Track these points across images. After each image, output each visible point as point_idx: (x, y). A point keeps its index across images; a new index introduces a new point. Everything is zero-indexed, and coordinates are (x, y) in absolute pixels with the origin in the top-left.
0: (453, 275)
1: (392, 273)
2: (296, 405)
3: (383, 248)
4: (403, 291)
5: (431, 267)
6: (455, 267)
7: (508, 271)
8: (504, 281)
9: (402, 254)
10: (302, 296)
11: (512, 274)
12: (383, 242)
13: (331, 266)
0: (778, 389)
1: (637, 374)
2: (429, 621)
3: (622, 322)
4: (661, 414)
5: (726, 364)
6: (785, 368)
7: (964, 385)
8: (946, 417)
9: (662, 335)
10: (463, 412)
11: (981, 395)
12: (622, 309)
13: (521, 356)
◆ ◆ ◆ ◆ ◆
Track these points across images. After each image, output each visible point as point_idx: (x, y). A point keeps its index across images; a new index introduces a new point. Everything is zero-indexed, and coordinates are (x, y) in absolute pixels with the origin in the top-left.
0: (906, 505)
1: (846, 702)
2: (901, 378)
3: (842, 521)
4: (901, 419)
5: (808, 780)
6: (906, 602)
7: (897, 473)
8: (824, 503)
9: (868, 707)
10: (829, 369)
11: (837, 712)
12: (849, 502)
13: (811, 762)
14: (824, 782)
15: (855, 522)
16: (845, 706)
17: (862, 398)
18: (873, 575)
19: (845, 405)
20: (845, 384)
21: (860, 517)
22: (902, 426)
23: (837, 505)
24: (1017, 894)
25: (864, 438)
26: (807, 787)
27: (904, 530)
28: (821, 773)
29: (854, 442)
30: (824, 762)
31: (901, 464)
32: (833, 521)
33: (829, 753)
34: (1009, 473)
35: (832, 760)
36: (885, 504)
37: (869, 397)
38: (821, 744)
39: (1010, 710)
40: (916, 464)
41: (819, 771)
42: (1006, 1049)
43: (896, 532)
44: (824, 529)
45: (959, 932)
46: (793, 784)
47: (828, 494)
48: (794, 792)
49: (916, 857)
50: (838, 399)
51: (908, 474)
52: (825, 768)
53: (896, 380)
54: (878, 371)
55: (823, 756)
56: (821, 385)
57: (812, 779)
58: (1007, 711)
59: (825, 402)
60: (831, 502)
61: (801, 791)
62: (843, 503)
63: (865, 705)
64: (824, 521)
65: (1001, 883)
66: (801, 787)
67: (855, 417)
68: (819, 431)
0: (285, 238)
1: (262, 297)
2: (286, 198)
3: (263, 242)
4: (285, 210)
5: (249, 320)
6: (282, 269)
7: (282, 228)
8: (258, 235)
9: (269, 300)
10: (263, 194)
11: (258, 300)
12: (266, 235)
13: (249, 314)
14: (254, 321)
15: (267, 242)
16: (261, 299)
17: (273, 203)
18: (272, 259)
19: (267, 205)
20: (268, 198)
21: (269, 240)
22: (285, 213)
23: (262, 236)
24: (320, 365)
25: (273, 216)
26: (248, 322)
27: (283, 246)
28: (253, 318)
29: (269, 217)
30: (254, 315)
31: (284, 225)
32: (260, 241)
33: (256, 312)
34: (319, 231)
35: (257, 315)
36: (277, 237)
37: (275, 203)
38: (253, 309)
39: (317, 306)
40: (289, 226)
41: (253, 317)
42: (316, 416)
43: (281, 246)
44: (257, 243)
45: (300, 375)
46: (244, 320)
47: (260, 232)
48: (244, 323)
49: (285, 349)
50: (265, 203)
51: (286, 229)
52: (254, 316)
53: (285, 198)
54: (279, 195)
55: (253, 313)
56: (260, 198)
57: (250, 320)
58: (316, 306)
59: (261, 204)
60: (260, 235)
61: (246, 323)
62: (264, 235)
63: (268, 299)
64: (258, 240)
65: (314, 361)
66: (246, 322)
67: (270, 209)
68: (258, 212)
◆ ◆ ◆ ◆ ◆
[Exercise description] Out of the data above, transcribe exactly and only the lines starting with the line that has "56: (821, 385)" and going on through the line that has "67: (855, 417)", both included.

[Exercise output]
56: (821, 385)
57: (812, 779)
58: (1007, 711)
59: (825, 402)
60: (831, 502)
61: (801, 791)
62: (843, 503)
63: (865, 705)
64: (824, 521)
65: (1001, 883)
66: (801, 787)
67: (855, 417)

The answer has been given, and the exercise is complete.